[INSTRUCTIONS TO FOLLOW]: All lines in the records below with the word "улица" must be returned.

[Dataset entries]
□ □ □ □
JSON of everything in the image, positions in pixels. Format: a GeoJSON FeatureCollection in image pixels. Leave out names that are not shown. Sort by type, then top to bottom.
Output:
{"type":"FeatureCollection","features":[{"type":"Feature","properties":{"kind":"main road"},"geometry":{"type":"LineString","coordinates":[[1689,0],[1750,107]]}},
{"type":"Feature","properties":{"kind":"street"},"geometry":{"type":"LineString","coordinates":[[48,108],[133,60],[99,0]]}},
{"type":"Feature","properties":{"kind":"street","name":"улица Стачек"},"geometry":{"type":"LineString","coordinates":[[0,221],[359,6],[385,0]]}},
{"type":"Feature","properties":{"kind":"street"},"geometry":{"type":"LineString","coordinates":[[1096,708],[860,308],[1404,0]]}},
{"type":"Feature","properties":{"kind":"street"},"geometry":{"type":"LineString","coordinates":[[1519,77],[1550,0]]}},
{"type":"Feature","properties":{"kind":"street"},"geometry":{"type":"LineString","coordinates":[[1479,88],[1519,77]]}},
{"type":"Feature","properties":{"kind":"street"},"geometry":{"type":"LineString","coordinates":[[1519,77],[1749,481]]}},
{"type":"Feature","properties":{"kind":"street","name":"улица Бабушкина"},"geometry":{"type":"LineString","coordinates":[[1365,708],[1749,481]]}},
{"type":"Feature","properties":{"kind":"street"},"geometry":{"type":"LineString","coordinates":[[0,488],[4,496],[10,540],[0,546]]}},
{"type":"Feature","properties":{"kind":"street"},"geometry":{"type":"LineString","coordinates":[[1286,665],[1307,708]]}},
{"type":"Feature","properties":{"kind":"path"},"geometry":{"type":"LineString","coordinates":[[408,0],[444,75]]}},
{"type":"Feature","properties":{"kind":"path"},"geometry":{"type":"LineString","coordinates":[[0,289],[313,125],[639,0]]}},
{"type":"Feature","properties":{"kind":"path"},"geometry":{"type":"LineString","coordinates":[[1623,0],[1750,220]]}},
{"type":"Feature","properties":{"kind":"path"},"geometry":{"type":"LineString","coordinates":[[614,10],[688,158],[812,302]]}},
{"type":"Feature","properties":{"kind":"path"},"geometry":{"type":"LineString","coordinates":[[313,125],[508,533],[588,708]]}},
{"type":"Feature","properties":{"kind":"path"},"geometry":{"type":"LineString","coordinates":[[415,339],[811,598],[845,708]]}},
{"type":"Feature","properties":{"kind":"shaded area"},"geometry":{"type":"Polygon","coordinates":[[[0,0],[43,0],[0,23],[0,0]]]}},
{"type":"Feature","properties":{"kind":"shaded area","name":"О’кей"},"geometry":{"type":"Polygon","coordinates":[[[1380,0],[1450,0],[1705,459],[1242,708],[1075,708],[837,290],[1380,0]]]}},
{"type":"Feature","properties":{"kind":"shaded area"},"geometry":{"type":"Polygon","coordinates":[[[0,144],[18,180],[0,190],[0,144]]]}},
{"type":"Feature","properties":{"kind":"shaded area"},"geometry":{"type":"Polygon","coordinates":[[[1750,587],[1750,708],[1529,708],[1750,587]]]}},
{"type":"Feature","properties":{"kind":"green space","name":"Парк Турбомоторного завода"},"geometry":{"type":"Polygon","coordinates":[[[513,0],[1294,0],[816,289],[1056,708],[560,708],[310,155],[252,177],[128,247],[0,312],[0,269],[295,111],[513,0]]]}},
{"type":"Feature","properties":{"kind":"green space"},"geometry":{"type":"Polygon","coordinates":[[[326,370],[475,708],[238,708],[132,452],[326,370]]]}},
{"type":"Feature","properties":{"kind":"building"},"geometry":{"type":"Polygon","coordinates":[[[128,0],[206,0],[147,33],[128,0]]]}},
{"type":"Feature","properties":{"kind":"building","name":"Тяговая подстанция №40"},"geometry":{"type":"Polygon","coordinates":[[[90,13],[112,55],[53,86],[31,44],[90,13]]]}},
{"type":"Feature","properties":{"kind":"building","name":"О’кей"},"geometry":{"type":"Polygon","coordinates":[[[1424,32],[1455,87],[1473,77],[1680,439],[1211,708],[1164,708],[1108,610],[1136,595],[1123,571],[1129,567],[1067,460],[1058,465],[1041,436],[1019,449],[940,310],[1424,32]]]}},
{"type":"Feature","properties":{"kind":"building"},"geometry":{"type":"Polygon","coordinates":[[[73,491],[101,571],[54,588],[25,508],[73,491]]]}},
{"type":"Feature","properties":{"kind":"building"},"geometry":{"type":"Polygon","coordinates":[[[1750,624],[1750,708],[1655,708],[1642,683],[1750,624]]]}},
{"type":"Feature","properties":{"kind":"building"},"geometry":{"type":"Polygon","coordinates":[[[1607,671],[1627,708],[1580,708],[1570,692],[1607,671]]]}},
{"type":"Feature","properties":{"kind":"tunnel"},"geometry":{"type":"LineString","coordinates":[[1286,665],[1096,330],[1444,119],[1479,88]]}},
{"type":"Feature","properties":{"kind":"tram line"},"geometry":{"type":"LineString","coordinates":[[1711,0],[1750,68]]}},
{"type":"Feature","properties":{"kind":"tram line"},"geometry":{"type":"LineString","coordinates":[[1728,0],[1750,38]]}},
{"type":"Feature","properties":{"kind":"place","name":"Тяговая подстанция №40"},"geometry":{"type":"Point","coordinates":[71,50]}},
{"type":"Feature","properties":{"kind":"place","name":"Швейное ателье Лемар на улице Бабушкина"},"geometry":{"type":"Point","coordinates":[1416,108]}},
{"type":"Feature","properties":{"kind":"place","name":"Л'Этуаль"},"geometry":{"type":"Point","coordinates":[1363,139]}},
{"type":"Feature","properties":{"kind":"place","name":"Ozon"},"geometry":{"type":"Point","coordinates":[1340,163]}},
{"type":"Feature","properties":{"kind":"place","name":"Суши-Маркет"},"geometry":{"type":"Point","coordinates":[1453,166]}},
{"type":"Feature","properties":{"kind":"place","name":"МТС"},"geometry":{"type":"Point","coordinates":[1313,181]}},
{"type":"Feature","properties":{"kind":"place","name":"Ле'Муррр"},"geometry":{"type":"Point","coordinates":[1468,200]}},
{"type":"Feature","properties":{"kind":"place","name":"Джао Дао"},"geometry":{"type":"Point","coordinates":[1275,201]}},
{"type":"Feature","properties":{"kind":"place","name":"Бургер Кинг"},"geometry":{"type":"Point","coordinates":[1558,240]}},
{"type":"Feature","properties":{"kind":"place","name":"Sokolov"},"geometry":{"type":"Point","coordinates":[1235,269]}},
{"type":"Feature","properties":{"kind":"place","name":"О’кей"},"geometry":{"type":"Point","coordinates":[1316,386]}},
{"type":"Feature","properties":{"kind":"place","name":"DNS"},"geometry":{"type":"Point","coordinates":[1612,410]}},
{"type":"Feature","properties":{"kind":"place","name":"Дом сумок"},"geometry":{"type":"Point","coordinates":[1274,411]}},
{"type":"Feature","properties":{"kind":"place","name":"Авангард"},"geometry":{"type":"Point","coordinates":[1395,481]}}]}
□ □ □ □
[EXERCISE OUTPUT]:
{"type":"Feature","properties":{"kind":"street","name":"улица Стачек"},"geometry":{"type":"LineString","coordinates":[[0,221],[359,6],[385,0]]}},
{"type":"Feature","properties":{"kind":"street","name":"улица Бабушкина"},"geometry":{"type":"LineString","coordinates":[[1365,708],[1749,481]]}},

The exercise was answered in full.